Containers are famous for their speed. A big part of this speed comes from Copy-on-Write (CoW) filesystems. I don’t copy the entire operating system every time I start a container; I just layer a writable sheet on top of the read-only image.

The Layer Cake

OverlayFS is the standard union filesystem used today. It merges multiple directories into one.

The Components

  1. LowerDir (Read-Only): This is the base image (e.g., Alpine Linux contents). It is never modified. Example: /home/vagmi/.local/containers/alpine-box/rootfs (original state)

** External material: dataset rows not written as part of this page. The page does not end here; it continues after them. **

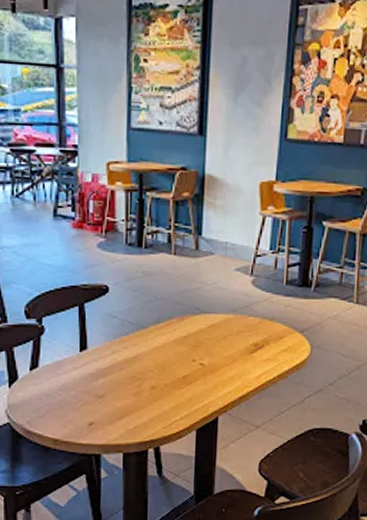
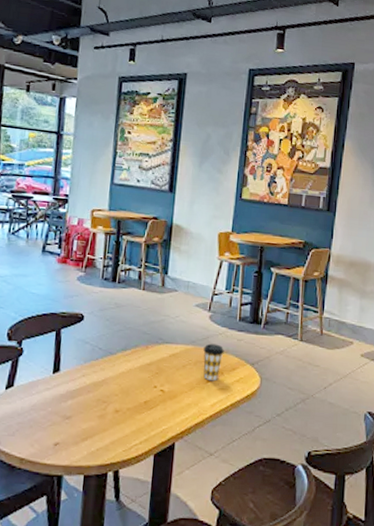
coffee cup: none [246,311,270,352] -> present [203,343,224,381]

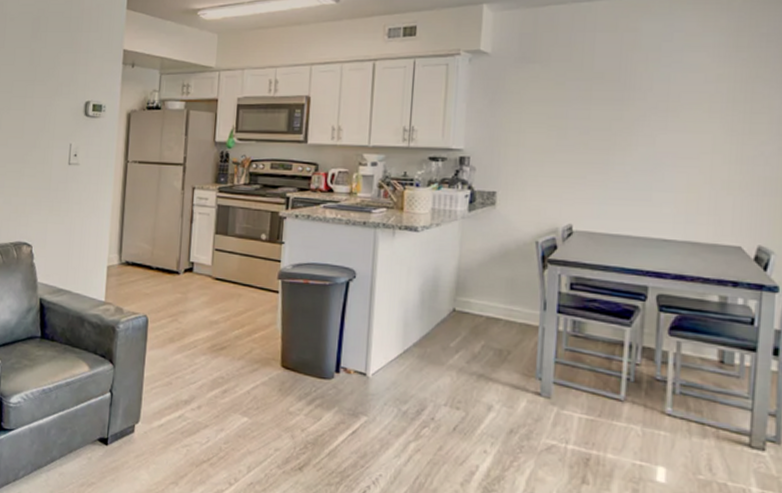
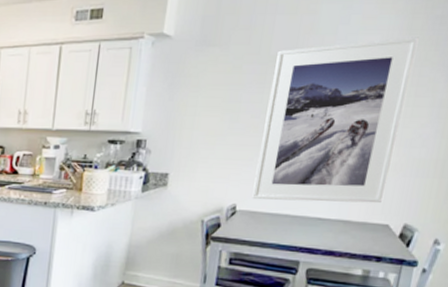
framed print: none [589,54,747,224] -> present [252,37,419,204]

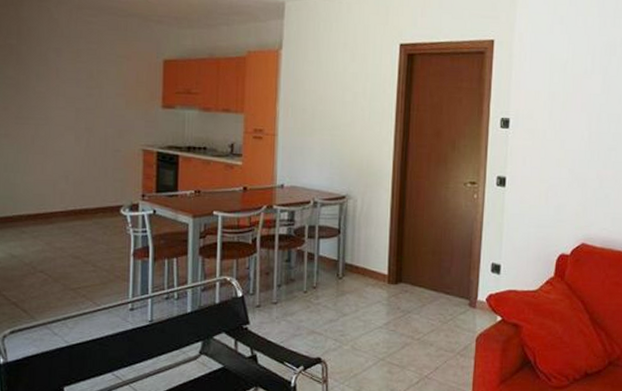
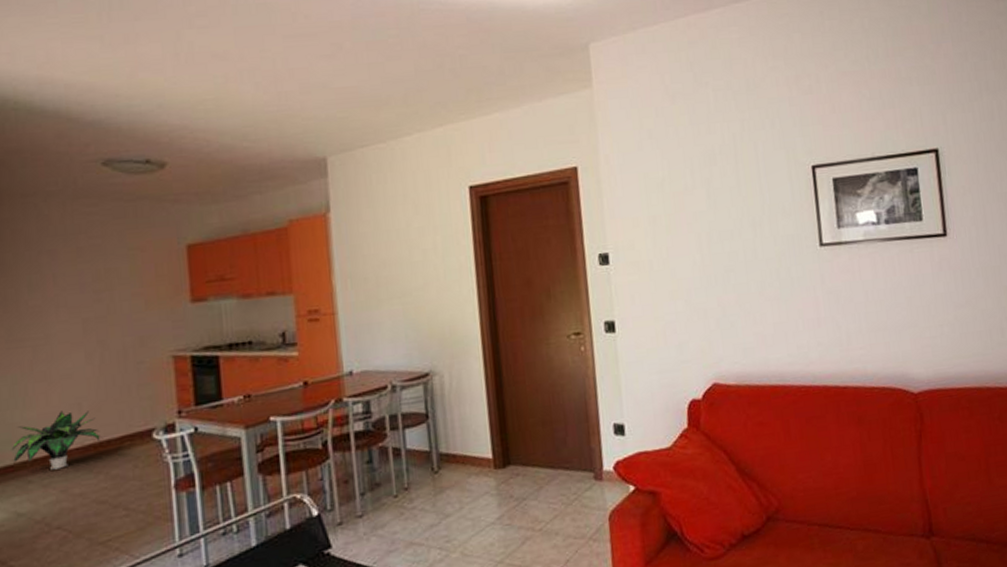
potted plant: none [11,180,80,226] -> present [11,411,101,470]

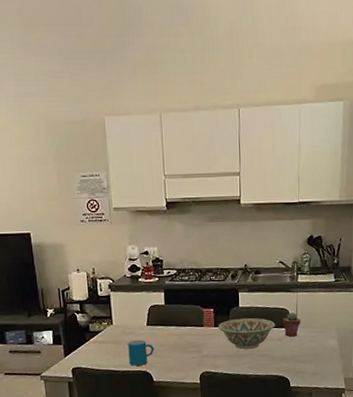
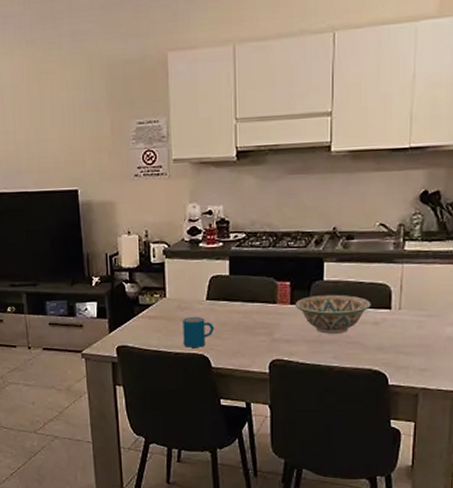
potted succulent: present [283,312,301,337] -> none [382,289,406,321]

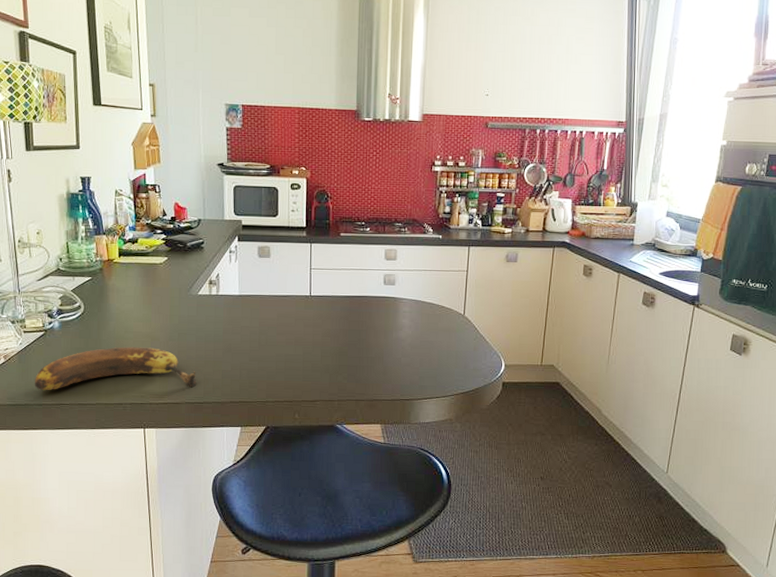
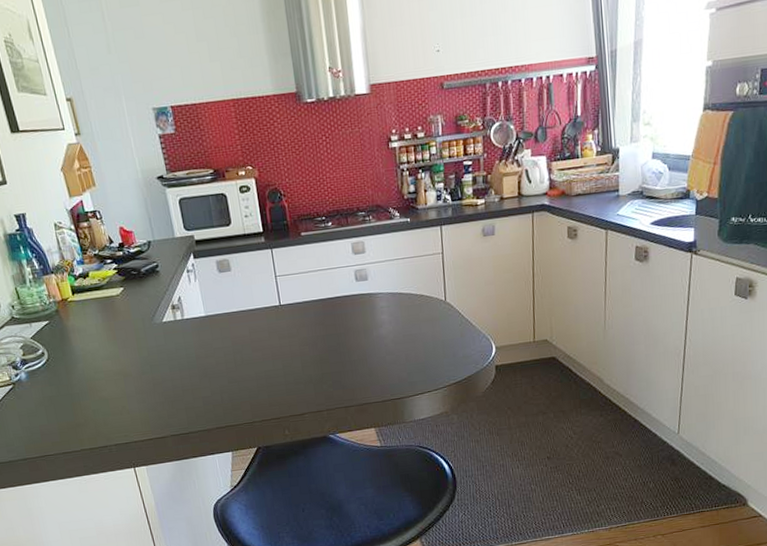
banana: present [35,347,197,391] -> none [13,384,179,445]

  2. UpperDir (Read-Write): This is the “diff” layer. Any file I create or modify goes here. Example: /home/vagmi/.local/containers/alpine-box/overlay/upper

  3. WorkDir (Internal): A scratchpad directory required by OverlayFS for atomic operations. Example: /home/vagmi/.local/containers/alpine-box/overlay/work

  4. MergedDir (The View): This is the final mount point the container sees. Example: /home/vagmi/.local/containers/alpine-box/rootfs (mounted state)

How Operations Work

  • Reading a file: The kernel looks in UpperDir. If not found, it looks in LowerDir.
  • Modifying a file: The kernel copies the file from LowerDir to UpperDir (this is the “Copy” in “Copy-on-Write”), and then applies the modification to the copy.
  • Creating a file: It is created directly in UpperDir.
  • Deleting a file: A “Whiteout” file (a special 0/0 character device) is created in UpperDir. This tells the kernel “mask this file from LowerDir”.

The Rootless Challenge

Mounting an OverlayFS usually requires CAP_SYS_ADMIN in the initial namespace (i.e., root).

mount -t overlay overlay -o lowerdir=...,upperdir=... merged
# Error: Operation not permitted

Solution 1: Kernel Support (User Namespaces)

Since Linux kernel 5.11, unprivileged users can mount OverlayFS if they are inside a User Namespace. This is why my script waits until the User Namespace is created before attempting the mount.

Solution 2: FUSE-OverlayFS

Before kernel 5.11, or for complex UID mapping scenarios, I use FUSE-OverlayFS. This is a userspace implementation.

Why FUSE? The native kernel OverlayFS has limitations with UID mapping.

  • The LowerDir usually contains files owned by root (UID 0).
  • On the host, these are just files owned by vagmi (UID 1000).
  • Inside the container, I want them to look like UID 0.

FUSE-OverlayFS is smarter about this shifting. It can actively translate UIDs on the fly, ensuring that chown works as expected inside the container without actually changing the ownership of the source files on the host disk in a way that breaks things.

This is why, in my final script, using fuse-overlayfs inside the user namespace was the most robust solution.